But the impact of it.

And I see and feel the passing of the light with melancholy eyes.
The tide of light rolling back out to sea until next spring seems far more pronounced to me than just an hour earlier. There is not much light to wade in far sooner than I would like.

Even a short walk through the woods after I get home from work is now out of the question. I am left only with Saturdays and Sundays. And, oh yes, I shall hunt the light on Sundays, both in and out of State Forests and State Parks, following my shadow as it lengthens in the afternoons and then turning suddenly to make sure the light has not turned away from me entirely.

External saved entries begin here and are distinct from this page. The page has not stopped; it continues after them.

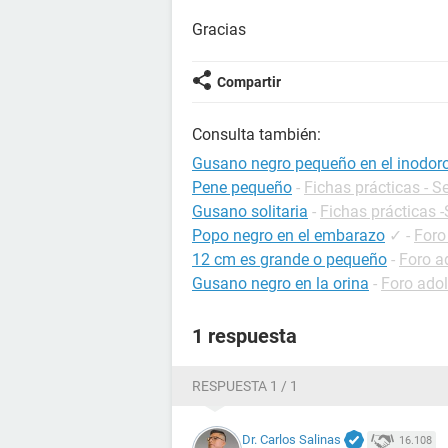
Gracias
Compartir
Consulta también:
Gusano negro pequeño en el inodor
Pene pequeño
-
Fichas prácticas - S
Gusano solitaria
-
Fichas prácticas 
Popo negro en el embarazo
✓
-
Foro
12 cm es grande o pequeño
-
Foro a
Gusano negro en la orina
-
Foro ado
1 respuesta
RESPUESTA 1 / 1
Dr. Carlos Salinas
16.108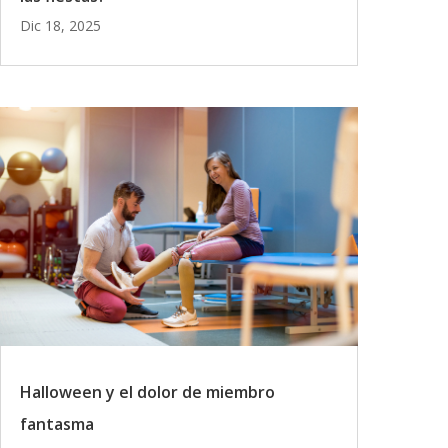
Dic 18, 2025
Halloween y el dolor de miembro
fantasma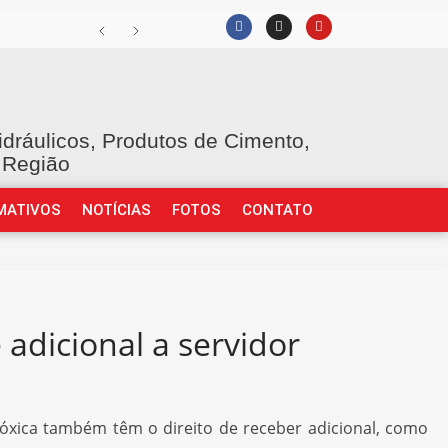
idráulicos, Produtos de Cimento,
 Região
MATIVOS
NOTÍCIAS
FOTOS
CONTATO
adicional a servidor
óxica também têm o direito de receber adicional, como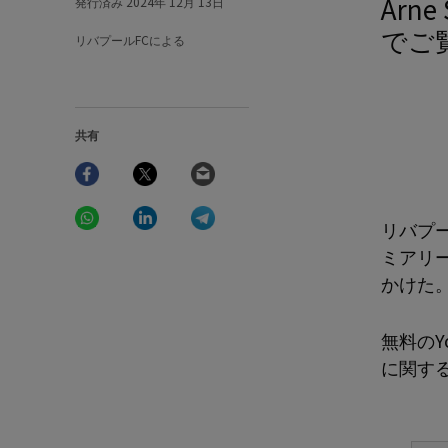
Arn
発行済み
2024年 12月 13日
でご
リバプールFCによる
共有
Facebook
Twitter
Email
WhatsApp
LinkedIn
Telegram
リバプ
ミアリ
かけた
無料のY
に関す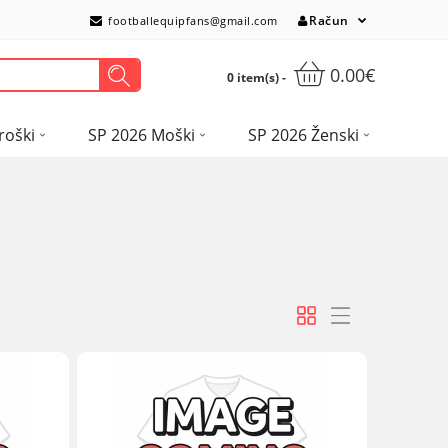
Račun
footballequipfans@gmail.com
0.00€
0 item(s) -
roški
SP 2026 Moški
SP 2026 Ženski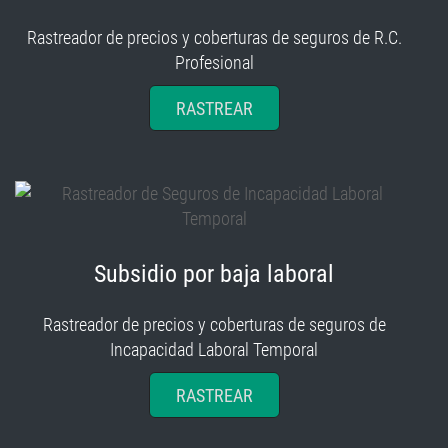
Rastreador de precios y coberturas de seguros de R.C.
Profesional
RASTREAR
Subsidio por baja laboral
Rastreador de precios y coberturas de seguros de
Incapacidad Laboral Temporal
RASTREAR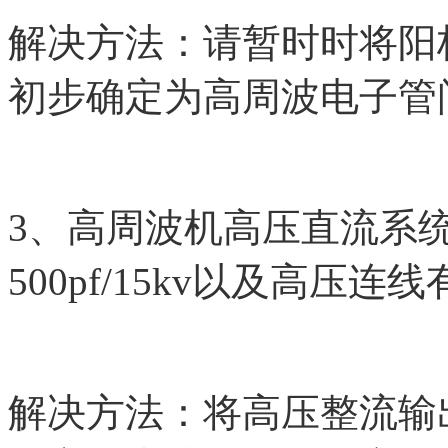
解决方法：请暂时时将阳
初步确定为高周波电子管
3、高周波机高压直流系统中
500pf/15kv以及高压
解决方法：将高压整流输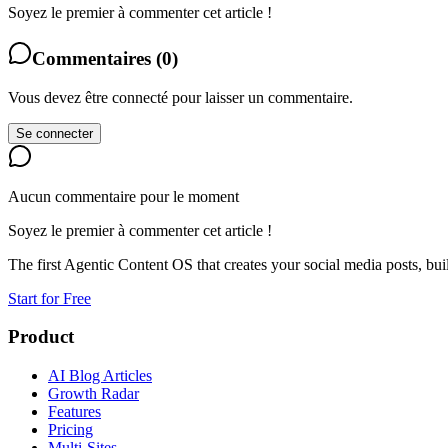
Soyez le premier à commenter cet article !
Commentaires
(
0
)
Vous devez être connecté pour laisser un commentaire.
Se connecter
Aucun commentaire pour le moment
Soyez le premier à commenter cet article !
The first Agentic Content OS that creates your social media posts, bu
Start for Free
Product
AI Blog Articles
Growth Radar
Features
Pricing
Multi-Sites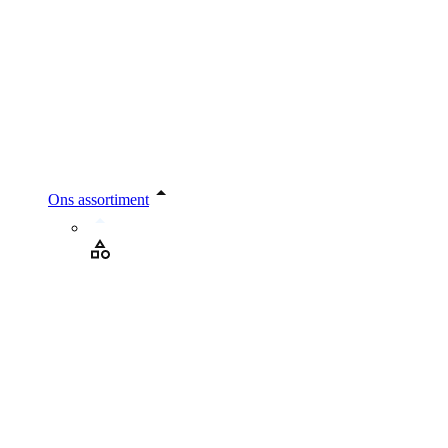
Ons assortiment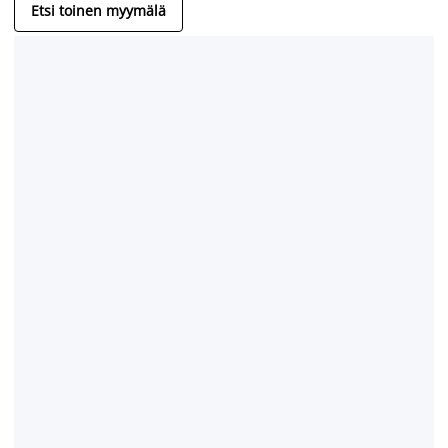
Etsi toinen myymälä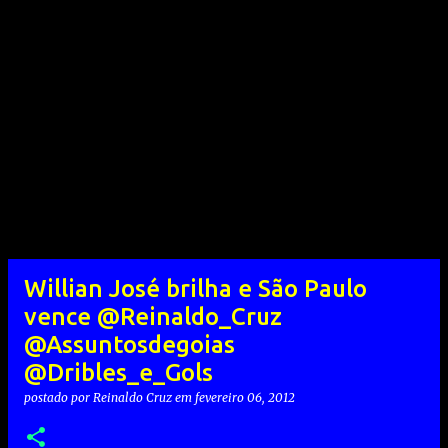
Willian José brilha e São Paulo
vence @Reinaldo_Cruz
@Assuntosdegoias
@Dribles_e_Gols
postado por
Reinaldo Cruz
em
fevereiro 06, 2012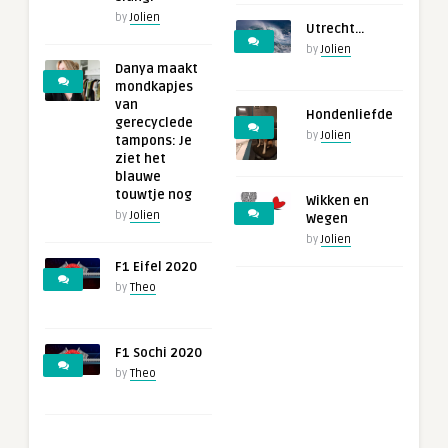
by
Jolien
Utrecht…
by
Jolien
Danya maakt
mondkapjes
van
Hondenliefde
gerecyclede
by
Jolien
tampons: Je
ziet het
blauwe
touwtje nog
Wikken en
by
Jolien
Wegen
by
Jolien
F1 Eifel 2020
by
Theo
F1 Sochi 2020
by
Theo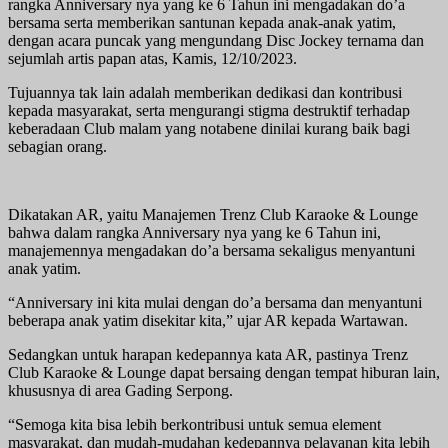
rangka Anniversary nya yang ke 6 Tahun ini mengadakan do’a
bersama serta memberikan santunan kepada anak-anak yatim,
dengan acara puncak yang mengundang Disc Jockey ternama dan
sejumlah artis papan atas, Kamis, 12/10/2023.
Tujuannya tak lain adalah memberikan dedikasi dan kontribusi
kepada masyarakat, serta mengurangi stigma destruktif terhadap
keberadaan Club malam yang notabene dinilai kurang baik bagi
sebagian orang.
Dikatakan AR, yaitu Manajemen Trenz Club Karaoke & Lounge
bahwa dalam rangka Anniversary nya yang ke 6 Tahun ini,
manajemennya mengadakan do’a bersama sekaligus menyantuni
anak yatim.
“Anniversary ini kita mulai dengan do’a bersama dan menyantuni
beberapa anak yatim disekitar kita,” ujar AR kepada Wartawan.
Sedangkan untuk harapan kedepannya kata AR, pastinya Trenz
Club Karaoke & Lounge dapat bersaing dengan tempat hiburan lain,
khususnya di area Gading Serpong.
“Semoga kita bisa lebih berkontribusi untuk semua element
masyarakat, dan mudah-mudahan kedepannya pelayanan kita lebih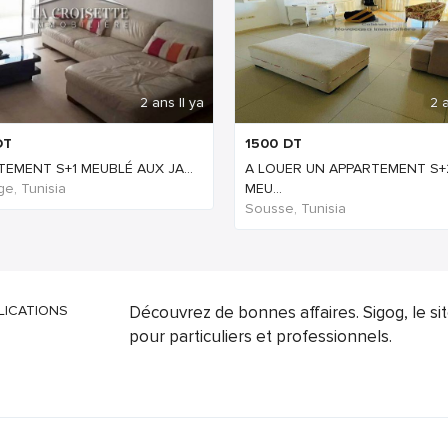
2 ans Il ya
2 a
DT
1500
DT
EMENT S+1 MEUBLÉ AUX JA...
A LOUER UN APPARTEMENT S+
ge, Tunisia
MEU...
Sousse, Tunisia
LICATIONS
Découvrez de bonnes affaires. Sigog, le s
pour particuliers et professionnels.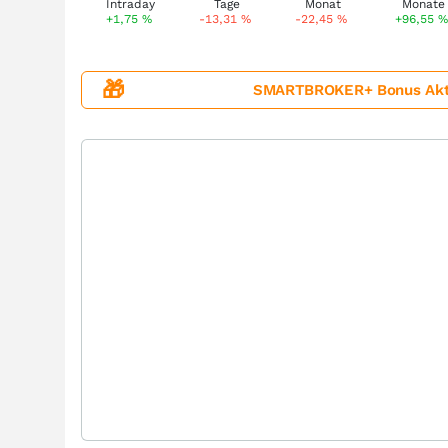
+1,75
%
-13,31
%
-22,45
%
+96,55
🎁
SMARTBROKER+ Bonus Aktion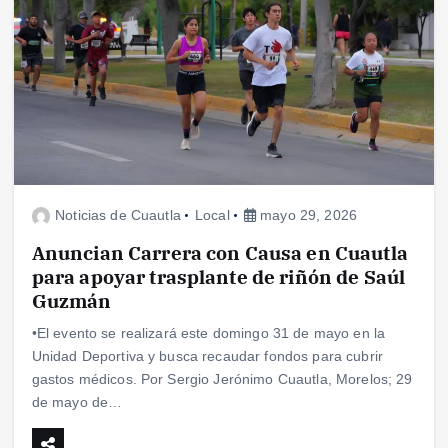
Noticias de Cuautla
Local
mayo 29, 2026
Anuncian Carrera con Causa en Cuautla
para apoyar trasplante de riñón de Saúl
Guzmán
•El evento se realizará este domingo 31 de mayo en la
Unidad Deportiva y busca recaudar fondos para cubrir
gastos médicos. Por Sergio Jerónimo Cuautla, Morelos; 29
de mayo de…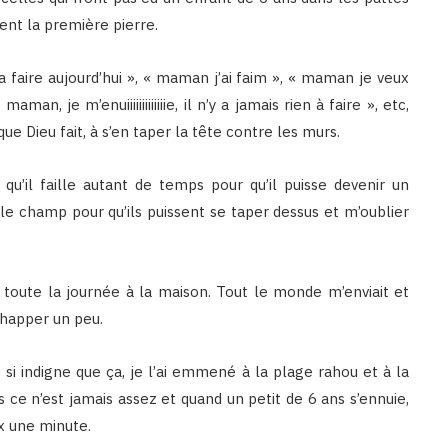
ent la première pierre.
 faire aujourd’hui », « maman j’ai faim », « maman je veux
an, je m’enuiiiiiiiiiiiiie, il n’y a jamais rien à faire », etc,
e Dieu fait, à s’en taper la tête contre les murs.
 qu’il faille autant de temps pour qu’il puisse devenir un
le champ pour qu’ils puissent se taper dessus et m’oublier
, toute la journée à la maison. Tout le monde m’enviait et
échapper un peu.
si indigne que ça, je l’ai emmené à la plage rahou et à la
 ce n’est jamais assez et quand un petit de 6 ans s’ennuie,
ix une minute.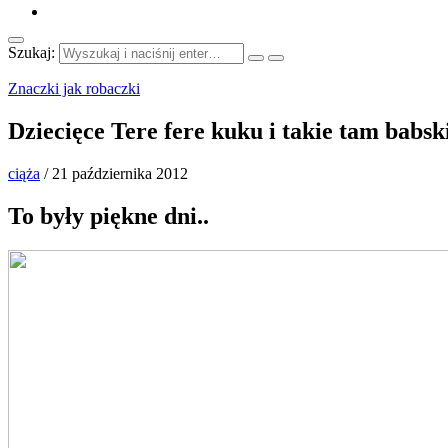
Szukaj:
Znaczki jak robaczki
Dziecięce Tere fere kuku i takie tam babs
ciąża
/
21 października 2012
To były piękne dni..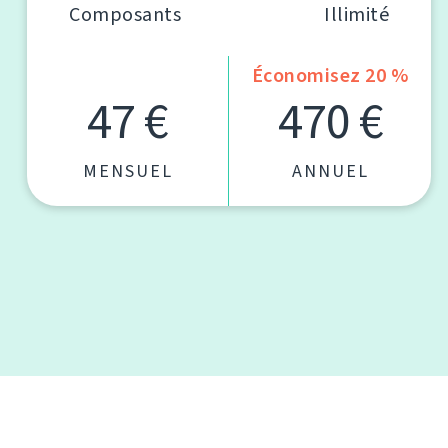
Composants
Illimité
Économisez 20 %
47 €
470 €
MENSUEL
ANNUEL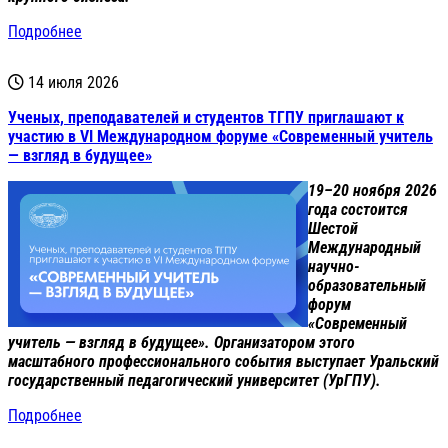
Подробнее
14 июля 2026
Ученых, преподавателей и студентов ТГПУ приглашают к
участию в VI Международном форуме «Современный учитель
— взгляд в будущее»
19–20 ноября 2026
года состоится
Шестой
Международный
научно-
образовательный
форум
«Современный
учитель — взгляд в будущее». Организатором этого
масштабного профессионального события выступает Уральский
государственный педагогический университет (УрГПУ).
Подробнее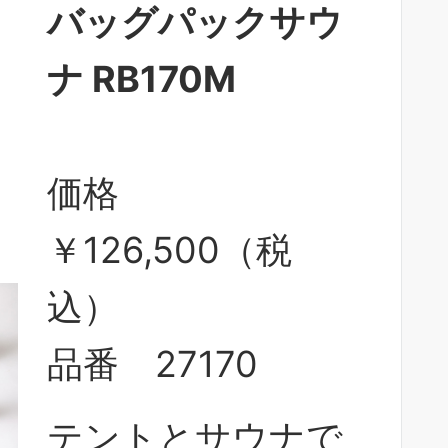
バッグパックサウ
ナ RB170M
価格
￥126,500（税
込）
品番 27170
テントとサウナで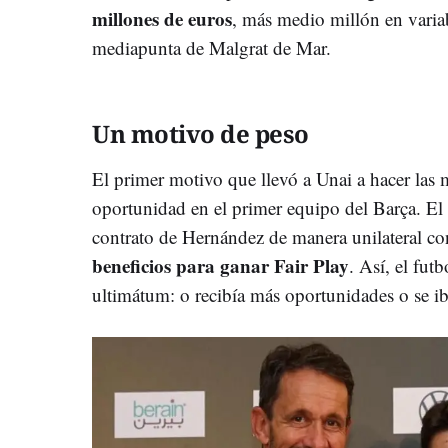
millones de euros
, más medio millón en variab
mediapunta de Malgrat de Mar.
Un motivo de peso
El primer motivo que llevó a Unai a hacer las 
oportunidad en el primer equipo del Barça. El 
contrato de Hernández de manera unilateral con 
beneficios para ganar Fair Play
. Así, el fut
ultimátum: o recibía más oportunidades o se ib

But the light never will abandon us.

Not me.

Not you.

Not any of us.

Darkness may seem to have gained an edge, the upper hand, but that is merely a seasonal illusion. So, too, is the dominance of darkness striding toward us in December—merely a season’s sleight-of-hand.

Spring will be sprung, pulling its own rabbit out of the hat in March, no matter how much snowy coldness sweeps over the edge of fall and becomes winter.

The magician that is Daylight Saving Time will not forget where we live, one fine day tapping us on the shoulder with its own prestidigitation. “Pick a light,” it will offer us. “Any light.”

And any light will do just fine.

Especially now, as my seemingly exaggerated despondency over the flight of DST reminds me that I will be equally but oppositely emotional when the clocks move ahead one hour in March.

But that will be then and this is now.

So, hold on to the light inside you, and the light inside those you love—the eternal season that doesn’t leave with fall.